▸ **Instructions for the task**:
All entries given below are to be returned word for word.

====================

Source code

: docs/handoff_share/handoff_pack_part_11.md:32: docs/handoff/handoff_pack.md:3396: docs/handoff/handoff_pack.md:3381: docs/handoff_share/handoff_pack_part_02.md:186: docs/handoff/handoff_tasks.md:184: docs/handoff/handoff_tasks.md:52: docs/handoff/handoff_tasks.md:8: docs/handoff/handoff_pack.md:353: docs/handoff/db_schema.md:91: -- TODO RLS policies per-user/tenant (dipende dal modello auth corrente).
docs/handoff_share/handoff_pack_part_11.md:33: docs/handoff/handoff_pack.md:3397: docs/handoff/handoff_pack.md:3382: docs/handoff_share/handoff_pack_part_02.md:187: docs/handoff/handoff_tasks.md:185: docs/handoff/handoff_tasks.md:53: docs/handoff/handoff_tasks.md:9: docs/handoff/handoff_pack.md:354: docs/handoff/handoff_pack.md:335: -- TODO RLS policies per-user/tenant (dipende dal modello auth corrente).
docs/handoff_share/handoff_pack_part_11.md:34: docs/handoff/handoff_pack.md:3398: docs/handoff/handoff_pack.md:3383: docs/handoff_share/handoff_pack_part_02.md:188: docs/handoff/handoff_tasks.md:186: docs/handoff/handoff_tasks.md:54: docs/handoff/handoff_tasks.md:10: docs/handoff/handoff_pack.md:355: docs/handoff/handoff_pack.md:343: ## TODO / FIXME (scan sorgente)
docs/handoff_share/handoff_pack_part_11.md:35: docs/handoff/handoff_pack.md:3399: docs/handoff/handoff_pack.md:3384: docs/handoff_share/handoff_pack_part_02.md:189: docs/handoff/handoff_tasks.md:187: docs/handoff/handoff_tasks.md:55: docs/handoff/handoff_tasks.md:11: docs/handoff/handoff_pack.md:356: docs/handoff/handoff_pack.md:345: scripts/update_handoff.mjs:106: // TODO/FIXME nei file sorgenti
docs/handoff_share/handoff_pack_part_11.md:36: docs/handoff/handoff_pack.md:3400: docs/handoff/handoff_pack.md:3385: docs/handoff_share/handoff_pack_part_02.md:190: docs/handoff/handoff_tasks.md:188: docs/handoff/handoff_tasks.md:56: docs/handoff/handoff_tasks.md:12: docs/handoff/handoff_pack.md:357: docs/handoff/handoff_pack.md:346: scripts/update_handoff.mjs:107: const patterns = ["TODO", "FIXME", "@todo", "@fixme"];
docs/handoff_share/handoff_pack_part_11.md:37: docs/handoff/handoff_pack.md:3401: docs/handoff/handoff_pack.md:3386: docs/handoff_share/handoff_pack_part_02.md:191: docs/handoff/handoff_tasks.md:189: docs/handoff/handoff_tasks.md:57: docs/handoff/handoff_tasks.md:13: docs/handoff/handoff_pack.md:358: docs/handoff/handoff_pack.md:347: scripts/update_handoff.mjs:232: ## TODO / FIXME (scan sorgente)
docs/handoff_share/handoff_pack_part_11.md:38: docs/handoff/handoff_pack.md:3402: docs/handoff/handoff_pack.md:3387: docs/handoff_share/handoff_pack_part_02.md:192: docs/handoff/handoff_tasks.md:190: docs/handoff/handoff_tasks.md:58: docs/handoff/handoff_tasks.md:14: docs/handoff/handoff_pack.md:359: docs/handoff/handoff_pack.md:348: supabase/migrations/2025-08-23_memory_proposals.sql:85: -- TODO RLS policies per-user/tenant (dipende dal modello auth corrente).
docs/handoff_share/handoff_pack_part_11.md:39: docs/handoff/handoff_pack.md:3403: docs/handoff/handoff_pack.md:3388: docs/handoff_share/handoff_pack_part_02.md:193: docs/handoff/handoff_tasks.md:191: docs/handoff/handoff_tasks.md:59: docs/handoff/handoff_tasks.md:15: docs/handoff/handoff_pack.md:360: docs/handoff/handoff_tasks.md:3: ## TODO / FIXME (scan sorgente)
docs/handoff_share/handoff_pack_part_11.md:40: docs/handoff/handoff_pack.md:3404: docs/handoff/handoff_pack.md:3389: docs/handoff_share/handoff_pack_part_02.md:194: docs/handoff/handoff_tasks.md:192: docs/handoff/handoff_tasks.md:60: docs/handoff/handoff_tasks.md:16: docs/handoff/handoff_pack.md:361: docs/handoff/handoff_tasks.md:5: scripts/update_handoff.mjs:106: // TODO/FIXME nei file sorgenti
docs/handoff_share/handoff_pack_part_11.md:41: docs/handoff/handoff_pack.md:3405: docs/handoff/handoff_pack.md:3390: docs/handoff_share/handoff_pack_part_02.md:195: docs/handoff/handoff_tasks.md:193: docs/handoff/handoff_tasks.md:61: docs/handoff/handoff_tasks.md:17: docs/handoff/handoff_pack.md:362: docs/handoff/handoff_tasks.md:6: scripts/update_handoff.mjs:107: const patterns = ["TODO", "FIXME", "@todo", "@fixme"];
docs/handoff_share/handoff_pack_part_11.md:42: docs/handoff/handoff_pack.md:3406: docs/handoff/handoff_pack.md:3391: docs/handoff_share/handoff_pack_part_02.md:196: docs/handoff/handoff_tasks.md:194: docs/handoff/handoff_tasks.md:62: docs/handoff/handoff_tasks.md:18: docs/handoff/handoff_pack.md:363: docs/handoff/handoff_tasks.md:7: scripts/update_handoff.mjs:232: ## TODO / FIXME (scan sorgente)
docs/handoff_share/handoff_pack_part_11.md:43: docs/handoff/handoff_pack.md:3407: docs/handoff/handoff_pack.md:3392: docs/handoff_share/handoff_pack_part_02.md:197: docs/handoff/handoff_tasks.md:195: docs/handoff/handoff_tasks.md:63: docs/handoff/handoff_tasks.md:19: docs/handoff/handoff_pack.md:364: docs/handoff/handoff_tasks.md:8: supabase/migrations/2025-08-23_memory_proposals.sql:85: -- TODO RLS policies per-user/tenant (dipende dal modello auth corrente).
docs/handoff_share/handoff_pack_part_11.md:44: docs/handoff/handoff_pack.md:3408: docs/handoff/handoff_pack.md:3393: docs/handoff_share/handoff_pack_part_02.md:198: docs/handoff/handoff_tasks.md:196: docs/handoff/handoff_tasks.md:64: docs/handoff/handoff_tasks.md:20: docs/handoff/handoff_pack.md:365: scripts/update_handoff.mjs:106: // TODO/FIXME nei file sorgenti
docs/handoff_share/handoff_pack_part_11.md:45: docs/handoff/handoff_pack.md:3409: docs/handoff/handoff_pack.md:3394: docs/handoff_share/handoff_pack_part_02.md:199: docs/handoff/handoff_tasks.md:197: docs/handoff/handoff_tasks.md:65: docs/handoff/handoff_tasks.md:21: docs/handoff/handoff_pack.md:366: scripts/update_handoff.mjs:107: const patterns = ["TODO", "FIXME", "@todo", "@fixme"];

====================

▸ **Final answer**:
Source code

: docs/handoff_share/handoff_pack_part_11.md:32: docs/handoff/handoff_pack.md:3396: docs/handoff/handoff_pack.md:3381: docs/handoff_share/handoff_pack_part_02.md:186: docs/handoff/handoff_tasks.md:184: docs/handoff/handoff_tasks.md:52: docs/handoff/handoff_tasks.md:8: docs/handoff/handoff_pack.md:353: docs/handoff/db_schema.md:91: -- TODO RLS policies per-user/tenant (dipende dal modello auth corrente).
docs/handoff_share/handoff_pack_part_11.md:33: docs/handoff/handoff_pack.md:3397: docs/handoff/handoff_pack.md:3382: docs/handoff_share/handoff_pack_part_02.md:187: docs/handoff/handoff_tasks.md:185: docs/handoff/handoff_tasks.md:53: docs/handoff/handoff_tasks.md:9: docs/handoff/handoff_pack.md:354: docs/handoff/handoff_pack.md:335: -- TODO RLS policies per-user/tenant (dipende dal modello auth corrente).
docs/handoff_share/handoff_pack_part_11.md:34: docs/handoff/handoff_pack.md:3398: docs/handoff/handoff_pack.md:3383: docs/handoff_share/handoff_pack_part_02.md:188: docs/handoff/handoff_tasks.md:186: docs/handoff/handoff_tasks.md:54: docs/handoff/handoff_tasks.md:10: docs/handoff/handoff_pack.md:355: docs/handoff/handoff_pack.md:343: ## TODO / FIXME (scan sorgente)
docs/handoff_share/handoff_pack_part_11.md:35: docs/handoff/handoff_pack.md:3399: docs/handoff/handoff_pack.md:3384: docs/handoff_share/handoff_pack_part_02.md:189: docs/handoff/handoff_tasks.md:187: docs/handoff/handoff_tasks.md:55: docs/handoff/handoff_tasks.md:11: docs/handoff/handoff_pack.md:356: docs/handoff/handoff_pack.md:345: scripts/update_handoff.mjs:106: // TODO/FIXME nei file sorgenti
docs/handoff_share/handoff_pack_part_11.md:36: docs/handoff/handoff_pack.md:3400: docs/handoff/handoff_pack.md:3385: docs/handoff_share/handoff_pack_part_02.md:190: docs/handoff/handoff_tasks.md:188: docs/handoff/handoff_tasks.md:56: docs/handoff/handoff_tasks.md:12: docs/handoff/handoff_pack.md:357: docs/handoff/handoff_pack.md:346: scripts/update_handoff.mjs:107: const patterns = ["TODO", "FIXME", "@todo", "@fixme"];
docs/handoff_share/handoff_pack_part_11.md:37: docs/handoff/handoff_pack.md:3401: docs/handoff/handoff_pack.md:3386: docs/handoff_share/handoff_pack_part_02.md:191: docs/handoff/handoff_tasks.md:189: docs/handoff/handoff_tasks.md:57: docs/handoff/handoff_tasks.md:13: docs/handoff/handoff_pack.md:358: docs/handoff/handoff_pack.md:347: scripts/update_handoff.mjs:232: ## TODO / FIXME (scan sorgente)
docs/handoff_share/handoff_pack_part_11.md:38: docs/handoff/handoff_pack.md:3402: docs/handoff/handoff_pack.md:3387: docs/handoff_share/handoff_pack_part_02.md:192: docs/handoff/handoff_tasks.md:190: docs/handoff/handoff_tasks.md:58: docs/handoff/handoff_tasks.md:14: docs/handoff/handoff_pack.md:359: docs/handoff/handoff_pack.md:348: supabase/migrations/2025-08-23_memory_proposals.sql:85: -- TODO RLS policies per-user/tenant (dipende dal modello auth corrente).
docs/handoff_share/handoff_pack_part_11.md:39: docs/handoff/handoff_pack.md:3403: docs/handoff/handoff_pack.md:3388: docs/handoff_share/handoff_pack_part_02.md:193: docs/handoff/handoff_tasks.md:191: docs/handoff/handoff_tasks.md:59: docs/handoff/handoff_tasks.md:15: docs/handoff/handoff_pack.md:360: docs/handoff/handoff_tasks.md:3: ## TODO / FIXME (scan sorgente)
docs/handoff_share/handoff_pack_part_11.md:40: docs/handoff/handoff_pack.md:3404: docs/handoff/handoff_pack.md:3389: docs/handoff_share/handoff_pack_part_02.md:194: docs/handoff/handoff_tasks.md:192: docs/handoff/handoff_tasks.md:60: docs/handoff/handoff_tasks.md:16: docs/handoff/handoff_pack.md:361: docs/handoff/handoff_tasks.md:5: scripts/update_handoff.mjs:106: // TODO/FIXME nei file sorgenti
docs/handoff_share/handoff_pack_part_11.md:41: docs/handoff/handoff_pack.md:3405: docs/handoff/handoff_pack.md:3390: docs/handoff_share/handoff_pack_part_02.md:195: docs/handoff/handoff_tasks.md:193: docs/handoff/handoff_tasks.md:61: docs/handoff/handoff_tasks.md:17: docs/handoff/handoff_pack.md:362: docs/handoff/handoff_tasks.md:6: scripts/update_handoff.mjs:107: const patterns = ["TODO", "FIXME", "@todo", "@fixme"];
docs/handoff_share/handoff_pack_part_11.md:42: docs/handoff/handoff_pack.md:3406: docs/handoff/handoff_pack.md:3391: docs/handoff_share/handoff_pack_part_02.md:196: docs/handoff/handoff_tasks.md:194: docs/handoff/handoff_tasks.md:62: docs/handoff/handoff_tasks.md:18: docs/handoff/handoff_pack.md:363: docs/handoff/handoff_tasks.md:7: scripts/update_handoff.mjs:232: ## TODO / FIXME (scan sorgente)
docs/handoff_share/handoff_pack_part_11.md:43: docs/handoff/handoff_pack.md:3407: docs/handoff/handoff_pack.md:3392: docs/handoff_share/handoff_pack_part_02.md:197: docs/handoff/handoff_tasks.md:195: docs/handoff/handoff_tasks.md:63: docs/handoff/handoff_tasks.md:19: docs/handoff/handoff_pack.md:364: docs/handoff/handoff_tasks.md:8: supabase/migrations/2025-08-23_memory_proposals.sql:85: -- TODO RLS policies per-user/tenant (dipende dal modello auth corrente).
docs/handoff_share/handoff_pack_part_11.md:44: docs/handoff/handoff_pack.md:3408: docs/handoff/handoff_pack.md:3393: docs/handoff_share/handoff_pack_part_02.md:198: docs/handoff/handoff_tasks.md:196: docs/handoff/handoff_tasks.md:64: docs/handoff/handoff_tasks.md:20: docs/handoff/handoff_pack.md:365: scripts/update_handoff.mjs:106: // TODO/FIXME nei file sorgenti
docs/handoff_share/handoff_pack_part_11.md:45: docs/handoff/handoff_pack.md:3409: docs/handoff/handoff_pack.md:3394: docs/handoff_share/handoff_pack_part_02.md:199: docs/handoff/handoff_tasks.md:197: docs/handoff/handoff_tasks.md:65: docs/handoff/handoff_tasks.md:21: docs/handoff/handoff_pack.md:366: scripts/update_handoff.mjs:107: const patterns = ["TODO", "FIXME", "@todo", "@fixme"];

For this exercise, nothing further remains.